I also changed the sample rate frrom 88200

sr = 44100

Since there’s no benefit on my system to using anything less.

6. Now play notes on your MIDI keyboard. When I do this I see in the messages window for instance

rtevent: T 2.136 TT 2.136 M: 0.0 0.0             

new alloc for instr 6:             

rtevent: T 2.879 TT 2.879 M: 729.3 846.7 
rtevent: T 4.551 TT 4.551 M: 129.6 129.5 
rtevent: T 5.759 TT 5.759 M: 729.3 846.7 
rtevent: T 6.409 TT 6.409 M: 168.4 152.9 
rtevent: T 6.594 TT 6.594 M: 427.9 496.9

Where each key press and release results in a message.

Well, it’s a start.
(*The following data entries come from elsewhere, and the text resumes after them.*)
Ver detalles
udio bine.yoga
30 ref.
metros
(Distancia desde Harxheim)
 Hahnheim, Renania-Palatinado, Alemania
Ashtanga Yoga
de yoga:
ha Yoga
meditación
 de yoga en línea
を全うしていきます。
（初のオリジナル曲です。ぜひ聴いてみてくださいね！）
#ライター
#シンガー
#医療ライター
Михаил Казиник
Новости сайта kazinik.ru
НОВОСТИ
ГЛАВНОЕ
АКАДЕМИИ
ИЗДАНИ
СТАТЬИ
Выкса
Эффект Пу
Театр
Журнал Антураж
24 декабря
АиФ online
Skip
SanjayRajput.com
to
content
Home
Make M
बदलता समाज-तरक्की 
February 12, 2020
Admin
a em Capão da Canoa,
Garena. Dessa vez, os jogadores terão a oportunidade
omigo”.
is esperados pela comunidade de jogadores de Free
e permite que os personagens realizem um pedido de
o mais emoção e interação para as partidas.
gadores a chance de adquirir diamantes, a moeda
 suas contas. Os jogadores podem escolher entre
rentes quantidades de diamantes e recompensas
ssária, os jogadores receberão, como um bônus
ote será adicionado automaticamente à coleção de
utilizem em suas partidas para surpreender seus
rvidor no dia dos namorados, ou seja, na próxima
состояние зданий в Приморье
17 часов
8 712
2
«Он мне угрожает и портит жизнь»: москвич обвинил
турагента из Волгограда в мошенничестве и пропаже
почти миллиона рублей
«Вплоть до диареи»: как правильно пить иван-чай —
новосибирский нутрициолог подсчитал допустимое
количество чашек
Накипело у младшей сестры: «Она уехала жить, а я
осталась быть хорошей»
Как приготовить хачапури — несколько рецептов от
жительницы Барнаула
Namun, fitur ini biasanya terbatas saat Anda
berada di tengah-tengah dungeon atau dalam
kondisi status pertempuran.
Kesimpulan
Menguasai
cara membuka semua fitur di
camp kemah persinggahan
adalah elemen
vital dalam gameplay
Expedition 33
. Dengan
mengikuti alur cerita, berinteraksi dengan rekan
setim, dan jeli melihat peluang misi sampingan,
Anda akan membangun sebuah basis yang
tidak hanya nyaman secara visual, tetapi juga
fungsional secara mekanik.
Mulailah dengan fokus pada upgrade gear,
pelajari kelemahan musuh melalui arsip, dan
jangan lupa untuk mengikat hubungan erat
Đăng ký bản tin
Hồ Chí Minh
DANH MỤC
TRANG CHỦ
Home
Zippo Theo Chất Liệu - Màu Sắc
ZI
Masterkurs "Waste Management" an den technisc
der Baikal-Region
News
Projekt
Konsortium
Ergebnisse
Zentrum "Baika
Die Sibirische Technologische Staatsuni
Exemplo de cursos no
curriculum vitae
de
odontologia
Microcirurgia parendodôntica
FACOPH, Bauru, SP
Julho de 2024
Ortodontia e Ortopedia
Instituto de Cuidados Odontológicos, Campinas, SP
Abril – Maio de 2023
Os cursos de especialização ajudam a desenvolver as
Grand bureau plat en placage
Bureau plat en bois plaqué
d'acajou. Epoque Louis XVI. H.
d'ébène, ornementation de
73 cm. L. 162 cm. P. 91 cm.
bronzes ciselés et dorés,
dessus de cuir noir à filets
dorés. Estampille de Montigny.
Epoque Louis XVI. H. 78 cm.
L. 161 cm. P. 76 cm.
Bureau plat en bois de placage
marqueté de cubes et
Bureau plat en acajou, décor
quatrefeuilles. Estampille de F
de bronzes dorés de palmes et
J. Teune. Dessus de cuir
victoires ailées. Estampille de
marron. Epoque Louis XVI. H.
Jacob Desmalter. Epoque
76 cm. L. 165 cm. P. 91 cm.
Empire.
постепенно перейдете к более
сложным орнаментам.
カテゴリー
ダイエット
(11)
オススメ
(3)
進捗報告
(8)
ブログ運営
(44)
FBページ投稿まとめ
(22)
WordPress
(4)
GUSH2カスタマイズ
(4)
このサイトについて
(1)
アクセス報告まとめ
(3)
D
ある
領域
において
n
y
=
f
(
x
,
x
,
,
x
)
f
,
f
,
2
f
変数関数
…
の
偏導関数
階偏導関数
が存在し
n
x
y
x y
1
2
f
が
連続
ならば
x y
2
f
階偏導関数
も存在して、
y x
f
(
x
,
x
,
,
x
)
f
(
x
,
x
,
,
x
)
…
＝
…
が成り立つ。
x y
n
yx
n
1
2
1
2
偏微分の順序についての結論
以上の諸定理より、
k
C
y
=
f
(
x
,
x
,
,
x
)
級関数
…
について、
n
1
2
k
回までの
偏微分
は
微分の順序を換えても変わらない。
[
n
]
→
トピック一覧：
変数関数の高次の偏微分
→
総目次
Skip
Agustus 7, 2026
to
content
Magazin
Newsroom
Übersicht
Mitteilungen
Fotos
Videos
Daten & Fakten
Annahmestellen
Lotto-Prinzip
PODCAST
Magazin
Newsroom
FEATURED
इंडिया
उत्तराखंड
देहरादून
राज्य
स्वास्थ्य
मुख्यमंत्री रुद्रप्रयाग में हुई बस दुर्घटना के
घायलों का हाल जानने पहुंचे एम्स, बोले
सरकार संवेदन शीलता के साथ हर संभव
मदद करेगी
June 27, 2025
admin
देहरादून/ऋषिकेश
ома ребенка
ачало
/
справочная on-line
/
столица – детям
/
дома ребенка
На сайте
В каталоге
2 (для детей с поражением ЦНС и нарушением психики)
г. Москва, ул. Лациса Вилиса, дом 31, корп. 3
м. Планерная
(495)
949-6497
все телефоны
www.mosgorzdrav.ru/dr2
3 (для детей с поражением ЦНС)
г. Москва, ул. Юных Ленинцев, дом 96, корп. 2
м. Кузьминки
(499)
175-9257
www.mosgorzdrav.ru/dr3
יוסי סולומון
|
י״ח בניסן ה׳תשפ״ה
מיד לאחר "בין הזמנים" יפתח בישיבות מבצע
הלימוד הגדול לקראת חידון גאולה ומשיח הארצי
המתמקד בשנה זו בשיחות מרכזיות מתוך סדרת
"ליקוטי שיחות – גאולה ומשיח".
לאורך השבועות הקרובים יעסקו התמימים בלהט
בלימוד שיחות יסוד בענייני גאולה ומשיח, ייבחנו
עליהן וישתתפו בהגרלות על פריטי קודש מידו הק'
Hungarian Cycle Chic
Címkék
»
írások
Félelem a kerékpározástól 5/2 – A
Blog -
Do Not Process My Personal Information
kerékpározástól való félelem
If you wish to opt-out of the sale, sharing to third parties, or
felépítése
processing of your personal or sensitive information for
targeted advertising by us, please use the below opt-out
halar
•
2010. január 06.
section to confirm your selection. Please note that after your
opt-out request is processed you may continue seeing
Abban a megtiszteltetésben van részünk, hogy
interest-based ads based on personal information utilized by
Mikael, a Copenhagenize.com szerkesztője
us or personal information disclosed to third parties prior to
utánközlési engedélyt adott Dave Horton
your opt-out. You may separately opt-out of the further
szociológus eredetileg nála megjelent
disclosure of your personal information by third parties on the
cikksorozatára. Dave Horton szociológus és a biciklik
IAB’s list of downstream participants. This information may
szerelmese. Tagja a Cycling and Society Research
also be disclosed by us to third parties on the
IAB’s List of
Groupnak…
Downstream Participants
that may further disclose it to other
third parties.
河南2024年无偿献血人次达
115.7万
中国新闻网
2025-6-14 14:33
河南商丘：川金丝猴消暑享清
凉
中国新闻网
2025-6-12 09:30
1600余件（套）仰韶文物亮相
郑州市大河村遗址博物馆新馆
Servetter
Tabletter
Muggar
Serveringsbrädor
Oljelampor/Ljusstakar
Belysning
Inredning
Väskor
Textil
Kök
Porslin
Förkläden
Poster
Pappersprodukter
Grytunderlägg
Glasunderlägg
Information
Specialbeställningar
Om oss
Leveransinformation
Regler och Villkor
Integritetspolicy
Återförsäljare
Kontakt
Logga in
The only problem, and it’s a pretty nasty one, is that more than 2 seconds elapses between a key press on the Oxygen keyboard and a note sounding. This is not so great.
One trick to reduce CPU usage is to increase the control rate (kr) which is currently = 1. Setting that to even 100 doesn’t help the latency.

7. Well, let’s try a couple other routes. We can use CsoundVST as a standalone program.

You can launch CsoundVST from the Start>Programs>Csound>CsoundVST menu. Once the GUI displays, use the Import… button to get out tutorial2-MIDI.csd file. I know you don’t want to know about code (!) but You can inspect the Orchestra and Score code using the tabs in the GUI. (You can resize the GUI in the usual way to see the code better)

8. In the “Classic Csound Command Line” box you should see:

csound --midi-key=4 --midi-velocity=5 --midi-device=9 temp.orc temp.sco

Now we are getting used to the meanings of these parameters and arguments. I don’t know if it’s a default in Csound, but you may need to add “-o dac” after the csound token in the above. (I think if you don’t put anything for an output destination, Csound VST will attempt to play realtime.)